Document Subject Indexing Task
A Document Subject Indexing Task is a document classification task that requires the mapping of a Document to one or more Subject Index Terms (from a Subject Heading List).
- AKA: Subject Heading Cataloging.
- Context:
- Input: a Document.
- output: one or more Subject Headings (whose Labels may possible not be a Word Mention in the Document).
- It can support a Corpus Subject Index Creation Task.
- …
- Example(s):
- A Document may be cataloged as being about “Security” even though the term "Security" is not mentioned in the document.
- See: Single-Document Term Extraction Task, Indexing Task.
References
2015
- (Wikipedia, 2015) ⇒ http://en.wikipedia.org/wiki/subject_indexing Retrieved:2015-7-8.
- Subject indexing is the act of describing or classifying a document by index terms or other symbols in order to indicate what the document is about, to summarize its content or to increase its findability. In other words, it is about identifying and describing the subject of documents. Indexes are constructed, separately, on three distinct levels: terms in a document such as a book; objects in a collection such as a library; and documents (such as books and articles) within a field of knowledge.
Subject indexing is used in information retrieval especially to create bibliographic databases to retrieve documents on a particular subject. Examples of academic indexing services are Zentralblatt MATH, Chemical Abstracts and PubMed. The index terms were mostly assigned by experts but author keywords are also common.
The process of indexing begins with any analysis of the subject of the document. The indexer must then identify terms which appropriately identify the subject either by extracting words directly from the document or assigning words from a controlled vocabulary.[1] The terms in the index are then presented in a systematic order.
Indexers must decide how many terms to include and how specific the terms should be. Together this gives a depth of indexing.
- Subject indexing is the act of describing or classifying a document by index terms or other symbols in order to indicate what the document is about, to summarize its content or to increase its findability. In other words, it is about identifying and describing the subject of documents. Indexes are constructed, separately, on three distinct levels: terms in a document such as a book; objects in a collection such as a library; and documents (such as books and articles) within a field of knowledge.

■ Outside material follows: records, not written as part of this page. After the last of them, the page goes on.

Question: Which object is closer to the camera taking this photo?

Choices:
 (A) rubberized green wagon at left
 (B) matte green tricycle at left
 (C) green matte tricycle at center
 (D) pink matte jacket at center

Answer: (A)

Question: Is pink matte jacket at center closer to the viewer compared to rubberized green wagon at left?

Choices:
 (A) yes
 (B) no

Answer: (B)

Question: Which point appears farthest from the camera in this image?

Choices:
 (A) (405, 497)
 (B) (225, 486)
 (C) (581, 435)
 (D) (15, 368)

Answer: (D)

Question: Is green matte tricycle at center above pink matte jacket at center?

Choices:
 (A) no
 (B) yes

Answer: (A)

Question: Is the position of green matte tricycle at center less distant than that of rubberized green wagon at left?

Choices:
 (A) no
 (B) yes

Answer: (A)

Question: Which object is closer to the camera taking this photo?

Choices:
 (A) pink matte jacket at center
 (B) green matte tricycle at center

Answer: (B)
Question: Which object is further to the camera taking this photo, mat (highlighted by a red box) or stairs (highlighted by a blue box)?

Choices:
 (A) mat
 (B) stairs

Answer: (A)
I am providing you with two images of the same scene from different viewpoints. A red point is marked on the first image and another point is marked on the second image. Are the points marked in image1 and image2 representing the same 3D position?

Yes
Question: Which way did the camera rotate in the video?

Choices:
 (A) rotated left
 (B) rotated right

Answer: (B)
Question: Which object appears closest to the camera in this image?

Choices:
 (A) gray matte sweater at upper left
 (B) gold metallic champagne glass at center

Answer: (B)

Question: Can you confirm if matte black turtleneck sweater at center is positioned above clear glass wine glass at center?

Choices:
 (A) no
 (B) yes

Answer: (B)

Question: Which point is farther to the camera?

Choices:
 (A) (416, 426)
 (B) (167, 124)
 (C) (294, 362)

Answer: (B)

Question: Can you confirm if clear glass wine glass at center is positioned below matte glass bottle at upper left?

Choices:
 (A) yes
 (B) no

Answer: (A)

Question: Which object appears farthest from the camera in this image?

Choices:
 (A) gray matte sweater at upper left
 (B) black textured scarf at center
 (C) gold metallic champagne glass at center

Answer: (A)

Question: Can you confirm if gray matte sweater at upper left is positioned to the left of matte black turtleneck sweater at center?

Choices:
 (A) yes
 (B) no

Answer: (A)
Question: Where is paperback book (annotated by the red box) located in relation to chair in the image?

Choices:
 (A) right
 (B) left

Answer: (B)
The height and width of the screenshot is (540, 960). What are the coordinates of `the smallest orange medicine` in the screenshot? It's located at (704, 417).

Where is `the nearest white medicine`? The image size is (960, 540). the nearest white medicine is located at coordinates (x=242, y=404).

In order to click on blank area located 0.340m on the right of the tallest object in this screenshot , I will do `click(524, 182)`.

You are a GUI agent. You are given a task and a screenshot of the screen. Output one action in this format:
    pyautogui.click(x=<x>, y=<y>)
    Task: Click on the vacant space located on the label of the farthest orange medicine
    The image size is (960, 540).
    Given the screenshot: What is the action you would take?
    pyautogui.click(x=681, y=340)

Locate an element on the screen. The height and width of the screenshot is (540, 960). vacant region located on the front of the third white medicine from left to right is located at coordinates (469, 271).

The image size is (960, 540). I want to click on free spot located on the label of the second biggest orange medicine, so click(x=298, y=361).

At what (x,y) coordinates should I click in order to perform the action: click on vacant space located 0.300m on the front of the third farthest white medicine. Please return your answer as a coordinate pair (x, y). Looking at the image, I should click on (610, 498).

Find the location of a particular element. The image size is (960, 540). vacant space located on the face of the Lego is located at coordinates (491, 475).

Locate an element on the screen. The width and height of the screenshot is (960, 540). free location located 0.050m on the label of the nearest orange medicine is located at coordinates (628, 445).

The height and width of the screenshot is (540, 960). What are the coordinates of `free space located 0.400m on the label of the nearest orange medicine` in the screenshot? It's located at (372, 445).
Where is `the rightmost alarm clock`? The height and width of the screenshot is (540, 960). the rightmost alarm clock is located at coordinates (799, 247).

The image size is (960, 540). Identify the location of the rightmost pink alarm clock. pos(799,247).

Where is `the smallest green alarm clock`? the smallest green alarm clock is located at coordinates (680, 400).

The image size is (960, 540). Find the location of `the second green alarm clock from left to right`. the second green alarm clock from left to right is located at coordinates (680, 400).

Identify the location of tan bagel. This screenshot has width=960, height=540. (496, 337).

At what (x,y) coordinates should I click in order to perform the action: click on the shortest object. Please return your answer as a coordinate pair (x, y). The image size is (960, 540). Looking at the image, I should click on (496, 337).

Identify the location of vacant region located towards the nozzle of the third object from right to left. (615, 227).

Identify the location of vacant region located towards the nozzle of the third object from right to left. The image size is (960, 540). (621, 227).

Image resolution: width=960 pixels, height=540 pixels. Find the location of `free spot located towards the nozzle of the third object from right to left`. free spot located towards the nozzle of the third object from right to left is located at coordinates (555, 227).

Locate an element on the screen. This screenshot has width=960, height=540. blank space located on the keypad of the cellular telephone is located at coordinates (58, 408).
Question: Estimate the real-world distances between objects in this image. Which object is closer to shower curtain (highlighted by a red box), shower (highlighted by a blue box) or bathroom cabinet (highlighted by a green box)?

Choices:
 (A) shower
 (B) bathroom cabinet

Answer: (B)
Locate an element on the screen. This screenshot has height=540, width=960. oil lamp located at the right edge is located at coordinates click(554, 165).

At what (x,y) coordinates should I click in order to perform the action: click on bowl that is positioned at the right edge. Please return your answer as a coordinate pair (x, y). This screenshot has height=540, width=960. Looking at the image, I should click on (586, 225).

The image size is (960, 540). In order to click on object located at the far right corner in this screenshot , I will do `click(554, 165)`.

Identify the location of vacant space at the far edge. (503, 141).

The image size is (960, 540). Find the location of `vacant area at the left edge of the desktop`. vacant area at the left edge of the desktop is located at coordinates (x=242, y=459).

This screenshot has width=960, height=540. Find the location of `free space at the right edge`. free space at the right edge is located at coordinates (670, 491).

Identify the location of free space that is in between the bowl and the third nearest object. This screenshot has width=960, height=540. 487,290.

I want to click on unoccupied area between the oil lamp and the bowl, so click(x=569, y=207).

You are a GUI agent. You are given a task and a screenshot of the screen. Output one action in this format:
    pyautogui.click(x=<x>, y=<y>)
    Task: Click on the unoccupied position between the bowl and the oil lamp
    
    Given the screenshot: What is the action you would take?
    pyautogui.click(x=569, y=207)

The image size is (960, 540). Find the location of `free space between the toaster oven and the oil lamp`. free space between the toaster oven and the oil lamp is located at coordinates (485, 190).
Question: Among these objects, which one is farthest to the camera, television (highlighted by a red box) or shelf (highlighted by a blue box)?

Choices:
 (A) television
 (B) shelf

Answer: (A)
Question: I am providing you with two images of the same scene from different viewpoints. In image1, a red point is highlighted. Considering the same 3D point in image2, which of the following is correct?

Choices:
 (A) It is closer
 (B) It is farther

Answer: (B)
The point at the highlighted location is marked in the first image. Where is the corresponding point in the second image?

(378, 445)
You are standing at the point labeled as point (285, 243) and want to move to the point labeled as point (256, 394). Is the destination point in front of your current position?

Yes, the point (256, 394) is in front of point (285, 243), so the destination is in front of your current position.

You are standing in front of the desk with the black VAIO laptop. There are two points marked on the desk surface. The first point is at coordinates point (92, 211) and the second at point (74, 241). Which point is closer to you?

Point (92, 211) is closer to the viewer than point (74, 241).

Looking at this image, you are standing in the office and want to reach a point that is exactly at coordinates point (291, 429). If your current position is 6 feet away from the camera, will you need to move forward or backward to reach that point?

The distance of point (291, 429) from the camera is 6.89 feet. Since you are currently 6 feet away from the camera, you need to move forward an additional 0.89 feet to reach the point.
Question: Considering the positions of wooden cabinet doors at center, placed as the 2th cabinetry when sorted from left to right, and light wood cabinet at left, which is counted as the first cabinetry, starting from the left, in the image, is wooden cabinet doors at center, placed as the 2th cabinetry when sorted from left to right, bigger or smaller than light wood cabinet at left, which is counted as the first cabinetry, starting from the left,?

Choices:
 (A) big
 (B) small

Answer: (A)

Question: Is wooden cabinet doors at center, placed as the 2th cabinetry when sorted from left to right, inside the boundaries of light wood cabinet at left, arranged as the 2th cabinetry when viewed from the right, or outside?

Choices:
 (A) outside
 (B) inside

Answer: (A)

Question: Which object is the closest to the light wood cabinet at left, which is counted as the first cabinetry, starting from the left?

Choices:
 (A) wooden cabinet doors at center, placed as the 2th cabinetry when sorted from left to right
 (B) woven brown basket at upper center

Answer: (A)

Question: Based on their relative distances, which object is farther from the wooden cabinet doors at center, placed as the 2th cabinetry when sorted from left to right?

- ↑ F. W. Lancaster (2003): "Indexing and abstracting in theory and practise". Third edition. London, Facet ISBN 1-85604-482-3. page 6
2005
- (Anderson & Pérez-Carballo, 2005) ⇒ James D. Anderson, and José Pérez-Carballo. (2005). “Information Retrieval Design: principles and options for information description, organization, display, and access in information retrieval databases, digital libraries, and indexes." Ometeca Institute
- subject cataloging, subject indexing. Whereas descriptive cataloging and descriptive indexing focus on the surface features of texts and documents, subject cataloging and subject indexing focus on analysis, description and indexing of the content, purpose or meaning of messages, in other words, the topics or subjects of messages and texts. The description of certain non-topical features of messages, texts and documents is frequently included in subject cataloging and indexing as well. Examples include special audiences (books for children), special formats (poetry, fiction, dictionaries, periodicals, statistics), special aspects or approaches (history, case studies), special media (film, video recordings, audio recordings, world-wide web), etc. The goal is to identify and provide access to all important topics and features. The challenge, of course, is figuring out what is, or will be, important for future users!